Hello, this is John Paravantis, 6 years after I had requested that floating point be added to 4tH.

I read your interesting post and could not help noticing you appear to be somewhat ...proud you turned Bill McCarthy and me down in our requests to add floating point arithmetic to 4tH.

Perhaps, if you HAD done so, 4tH would be more actively sought out and used instead of being committed to the dustbin of programming oddities that once were BUT have since died a peaceful and lonely death.

As a more general remark, I really liked Forth as a language BUT the lack of ANY serious tools pretty much forced my hand in switching to more "modern" languages.

Whatever. This is all water under the bridge now.

I leave you with friendly regards from the world of C++, Java and Visual Basic here at the Department of Digital Systems of the University of Piraeus in Greece.

John Paravantis

The Beez' said...

I'm sorry John, I reread what I've written and I still remember writing it, I can't find any pride in turning people down. That's not where an Open Source programmer gets his pride from.

I am proud that I didn't forget your request and implemented it when the time was right. Note that 4tH was quite another beast at that time and there were other things to solve, like include files, multiple open files and 64 bit support.
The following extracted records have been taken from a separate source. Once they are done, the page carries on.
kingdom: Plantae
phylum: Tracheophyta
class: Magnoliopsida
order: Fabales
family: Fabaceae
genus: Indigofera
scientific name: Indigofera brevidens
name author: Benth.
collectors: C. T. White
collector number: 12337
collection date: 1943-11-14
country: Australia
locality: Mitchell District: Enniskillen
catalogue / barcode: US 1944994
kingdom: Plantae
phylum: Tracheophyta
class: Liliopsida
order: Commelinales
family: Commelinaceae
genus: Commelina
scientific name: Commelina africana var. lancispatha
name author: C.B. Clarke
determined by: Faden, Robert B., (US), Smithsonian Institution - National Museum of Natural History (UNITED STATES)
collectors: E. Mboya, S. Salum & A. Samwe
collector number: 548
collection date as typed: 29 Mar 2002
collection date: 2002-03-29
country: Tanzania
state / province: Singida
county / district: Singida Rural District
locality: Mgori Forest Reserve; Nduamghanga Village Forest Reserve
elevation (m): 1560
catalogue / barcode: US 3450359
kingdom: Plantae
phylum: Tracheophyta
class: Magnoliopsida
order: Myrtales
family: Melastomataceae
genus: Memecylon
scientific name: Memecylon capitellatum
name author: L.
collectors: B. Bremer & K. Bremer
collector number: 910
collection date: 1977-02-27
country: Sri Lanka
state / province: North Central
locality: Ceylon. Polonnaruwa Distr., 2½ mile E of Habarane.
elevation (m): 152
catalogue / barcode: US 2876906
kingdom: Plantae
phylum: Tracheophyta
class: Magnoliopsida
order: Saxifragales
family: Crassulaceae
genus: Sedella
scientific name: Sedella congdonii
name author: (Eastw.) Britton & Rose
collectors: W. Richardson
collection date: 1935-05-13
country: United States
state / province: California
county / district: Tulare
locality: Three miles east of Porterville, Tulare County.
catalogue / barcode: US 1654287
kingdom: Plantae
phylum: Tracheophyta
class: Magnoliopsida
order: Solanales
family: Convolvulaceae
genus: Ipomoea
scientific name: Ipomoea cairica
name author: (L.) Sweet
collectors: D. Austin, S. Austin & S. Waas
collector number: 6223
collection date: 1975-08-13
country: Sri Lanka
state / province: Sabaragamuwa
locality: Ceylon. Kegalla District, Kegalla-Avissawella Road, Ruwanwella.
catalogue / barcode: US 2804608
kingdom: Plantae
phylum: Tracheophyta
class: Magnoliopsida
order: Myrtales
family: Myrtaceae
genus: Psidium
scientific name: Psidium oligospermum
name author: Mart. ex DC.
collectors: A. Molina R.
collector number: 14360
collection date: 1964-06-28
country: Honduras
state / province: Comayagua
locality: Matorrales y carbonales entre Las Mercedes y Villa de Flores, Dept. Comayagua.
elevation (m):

I'm proud I spent days researching Taylor series and Briggs algorithms, since those weren't in the Eckert sources. I'm proud I fixed several bugs in a source matter that I'm not familiar with. I'm proud of every single user that uses the tool and is happy with it. I'm proud of every user that tells me I've done a good job.

I regret every user in the past that saw 4tH was not quite ready and moved away from it. I regret I can't spent all the time to 4tH that I want, so its progress is limited.

I can understand your bitterness a little bit, having to work with the likes of Visual Basic, Java and C++. That wouldn't be my choice either ;-)

Note a programmer recently added FP himself with ease, preferring native FP for speed considerations. It might have been a option to you at the time and I would have supported you as I am supporting him. That's Open source, mate.